For the November meeting, we decided to focus not on the five or six libraries that will be able to keep on doing it all for themselves, but rather on those RLG Programs partner institutions that we know are actively engaged in collaborative collective management activities. That’s who we invited. We’re hoping to draw out the early adapters, as it were. One way to adapt is to start thinking about your own local collections, particularly print collections, as something that fits in with a larger whole. We feel that RLG Programs might be in a unique position to help frame an interesting conversation about that.

No doubt we missed some important work already going on right under our noses. Certainly, other partner institutions could have contributed as much as those that have been invited. Some partners with ongoing work in this area asked after the announcement that they be invited. So our group has grown larger than will fit comfortably around a conference table. Meanwhile, we at RLG Programs have grown smarter about the landscape. We hope that one effect of the conversations about the November summit will be that such projects of yours that we might have missed (and that interested others might also have missed) get talked about and documented much more widely and become an accessible part of our collective experience.

RLG Programs already has a set work agenda in the area of managing the collective collection. This agenda is based in part on our understanding of the opinions, wants and needs of the community. This November meeting is not for us some idealistic blue-sky exercise where we will gather experts in a room, listen to what you say, and then try to chart a programmatic or development path that will solve everyone’s problems within a couple of business cycles. It is also not a ploy to gather smart people into a closed space and then hope that magic happens, with some of the glory reflecting back on RLG Programs. Rather, it’s an opportunity for us to bring together a different sort of group than the ones that usually gather to discuss collaborative print collection management issues, to take a practical look at where progress in this area currently stands from both a collections and an access perspective, to catalog and categorize the kinds of obstacles that are keeping such efforts from going further, and to throw the full force of our collective experience and creativity at those obstacles in an effort to defeat them.

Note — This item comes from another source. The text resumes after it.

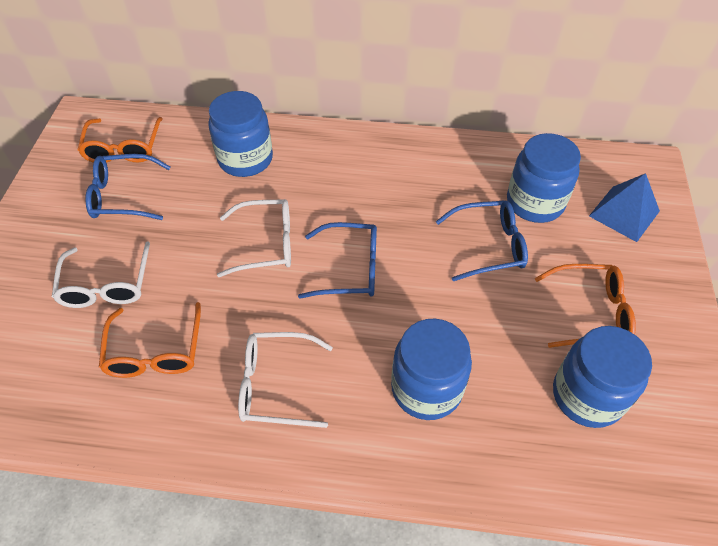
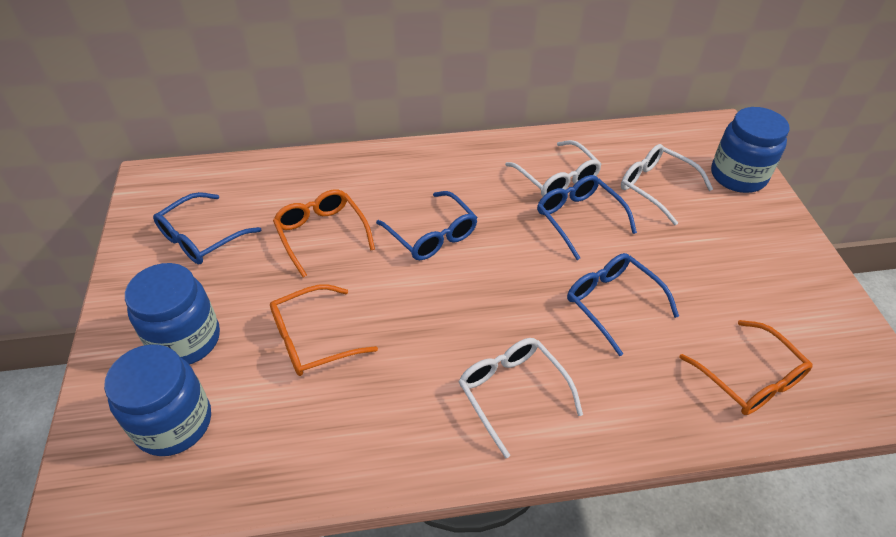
blue glasses: 3 -> 4
blue jar: 4 -> 3
blue pyramid: 1 -> 0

What do we at RLG Programs hope to get out of this meeting?

  1. Departing attendees who have identified at least one thing they will do upon returning home to further their collaborative print collection management efforts, with a promise to report back in three months.
  2. A grid showing various approaches to collaborative collection management, and the successes and obstacles associated with each approach, based on recent experience.
  3. A half-day’s worth of brainstorming about solutions to the identified obstacles and ruminations about how those solutions might change in a more digital future.
  4. Some high-level understanding of which types of solutions to managing collections collectively might be more effective at a local level, which at a regional level, and which at a national or global level.
  5. Some high-quality grist for refreshing the OCLC Programs and Research work agenda on the theme of “Managing the Collective Collection.”

A draft agenda for the meeting will go up on the RLG Programs Web site shortly. There will soon be an opportunity for anyone who’s interested to contribute to the conversation via a pre-meeting survey. Outcomes and next steps will be widely shared.

That’s the inside scoop on the November RLG Programs collections meeting.